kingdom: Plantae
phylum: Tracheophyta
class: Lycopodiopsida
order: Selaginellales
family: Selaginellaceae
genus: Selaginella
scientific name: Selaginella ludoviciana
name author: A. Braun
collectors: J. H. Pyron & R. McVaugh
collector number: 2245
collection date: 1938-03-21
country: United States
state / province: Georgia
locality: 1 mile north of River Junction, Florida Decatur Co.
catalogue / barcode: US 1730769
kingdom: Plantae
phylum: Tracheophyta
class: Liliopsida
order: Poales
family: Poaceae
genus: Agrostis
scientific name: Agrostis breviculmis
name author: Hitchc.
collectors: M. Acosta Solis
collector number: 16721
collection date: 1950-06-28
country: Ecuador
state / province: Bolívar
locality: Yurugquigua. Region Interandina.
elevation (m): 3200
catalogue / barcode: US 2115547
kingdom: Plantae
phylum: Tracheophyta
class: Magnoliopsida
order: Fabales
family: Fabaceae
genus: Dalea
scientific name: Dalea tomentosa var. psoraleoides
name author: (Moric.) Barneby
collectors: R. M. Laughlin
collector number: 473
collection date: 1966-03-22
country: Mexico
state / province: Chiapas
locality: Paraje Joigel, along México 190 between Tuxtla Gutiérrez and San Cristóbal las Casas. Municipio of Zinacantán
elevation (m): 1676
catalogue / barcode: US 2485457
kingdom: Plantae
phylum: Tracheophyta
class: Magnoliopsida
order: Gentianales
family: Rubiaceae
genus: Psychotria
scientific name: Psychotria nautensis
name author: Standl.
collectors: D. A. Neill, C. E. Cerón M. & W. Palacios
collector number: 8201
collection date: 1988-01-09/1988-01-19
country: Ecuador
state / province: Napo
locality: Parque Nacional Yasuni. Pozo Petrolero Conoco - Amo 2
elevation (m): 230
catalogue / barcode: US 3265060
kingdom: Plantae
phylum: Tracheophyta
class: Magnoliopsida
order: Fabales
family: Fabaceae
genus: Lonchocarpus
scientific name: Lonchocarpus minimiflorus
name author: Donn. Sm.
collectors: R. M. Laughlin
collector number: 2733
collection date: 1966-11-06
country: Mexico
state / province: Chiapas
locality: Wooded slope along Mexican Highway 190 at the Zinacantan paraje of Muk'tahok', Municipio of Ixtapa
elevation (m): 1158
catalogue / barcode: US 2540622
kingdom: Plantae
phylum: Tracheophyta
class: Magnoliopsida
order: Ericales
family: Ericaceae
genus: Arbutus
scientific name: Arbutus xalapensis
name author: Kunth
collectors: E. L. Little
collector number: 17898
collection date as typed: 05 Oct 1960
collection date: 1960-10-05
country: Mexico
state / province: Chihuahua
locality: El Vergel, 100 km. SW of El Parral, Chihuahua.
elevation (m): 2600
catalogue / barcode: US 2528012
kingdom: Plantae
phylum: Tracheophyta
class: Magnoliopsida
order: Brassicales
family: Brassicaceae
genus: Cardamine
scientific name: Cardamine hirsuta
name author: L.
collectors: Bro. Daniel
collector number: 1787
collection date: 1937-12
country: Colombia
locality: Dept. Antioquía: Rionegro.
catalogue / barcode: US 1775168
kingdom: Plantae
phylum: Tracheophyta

Work to be completed - Retype the entire listing above line for line, with every character unchanged.

Reply -
kingdom: Plantae
phylum: Tracheophyta
class: Lycopodiopsida
order: Selaginellales
family: Selaginellaceae
genus: Selaginella
scientific name: Selaginella ludoviciana
name author: A. Braun
collectors: J. H. Pyron & R. McVaugh
collector number: 2245
collection date: 1938-03-21
country: United States
state / province: Georgia
locality: 1 mile north of River Junction, Florida Decatur Co.
catalogue / barcode: US 1730769
kingdom: Plantae
phylum: Tracheophyta
class: Liliopsida
order: Poales
family: Poaceae
genus: Agrostis
scientific name: Agrostis breviculmis
name author: Hitchc.
collectors: M. Acosta Solis
collector number: 16721
collection date: 1950-06-28
country: Ecuador
state / province: Bolívar
locality: Yurugquigua. Region Interandina.
elevation (m): 3200
catalogue / barcode: US 2115547
kingdom: Plantae
phylum: Tracheophyta
class: Magnoliopsida
order: Fabales
family: Fabaceae
genus: Dalea
scientific name: Dalea tomentosa var. psoraleoides
name author: (Moric.) Barneby
collectors: R. M. Laughlin
collector number: 473
collection date: 1966-03-22
country: Mexico
state / province: Chiapas
locality: Paraje Joigel, along México 190 between Tuxtla Gutiérrez and San Cristóbal las Casas. Municipio of Zinacantán
elevation (m): 1676
catalogue / barcode: US 2485457
kingdom: Plantae
phylum: Tracheophyta
class: Magnoliopsida
order: Gentianales
family: Rubiaceae
genus: Psychotria
scientific name: Psychotria nautensis
name author: Standl.
collectors: D. A. Neill, C. E. Cerón M. & W. Palacios
collector number: 8201
collection date: 1988-01-09/1988-01-19
country: Ecuador
state / province: Napo
locality: Parque Nacional Yasuni. Pozo Petrolero Conoco - Amo 2
elevation (m): 230
catalogue / barcode: US 3265060
kingdom: Plantae
phylum: Tracheophyta
class: Magnoliopsida
order: Fabales
family: Fabaceae
genus: Lonchocarpus
scientific name: Lonchocarpus minimiflorus
name author: Donn. Sm.
collectors: R. M. Laughlin
collector number: 2733
collection date: 1966-11-06
country: Mexico
state / province: Chiapas
locality: Wooded slope along Mexican Highway 190 at the Zinacantan paraje of Muk'tahok', Municipio of Ixtapa
elevation (m): 1158
catalogue / barcode: US 2540622
kingdom: Plantae
phylum: Tracheophyta
class: Magnoliopsida
order: Ericales
family: Ericaceae
genus: Arbutus
scientific name: Arbutus xalapensis
name author: Kunth
collectors: E. L. Little
collector number: 17898
collection date as typed: 05 Oct 1960
collection date: 1960-10-05
country: Mexico
state / province: Chihuahua
locality: El Vergel, 100 km. SW of El Parral, Chihuahua.
elevation (m): 2600
catalogue / barcode: US 2528012
kingdom: Plantae
phylum: Tracheophyta
class: Magnoliopsida
order: Brassicales
family: Brassicaceae
genus: Cardamine
scientific name: Cardamine hirsuta
name author: L.
collectors: Bro. Daniel
collector number: 1787
collection date: 1937-12
country: Colombia
locality: Dept. Antioquía: Rionegro.
catalogue / barcode: US 1775168
kingdom: Plantae
phylum: Tracheophyta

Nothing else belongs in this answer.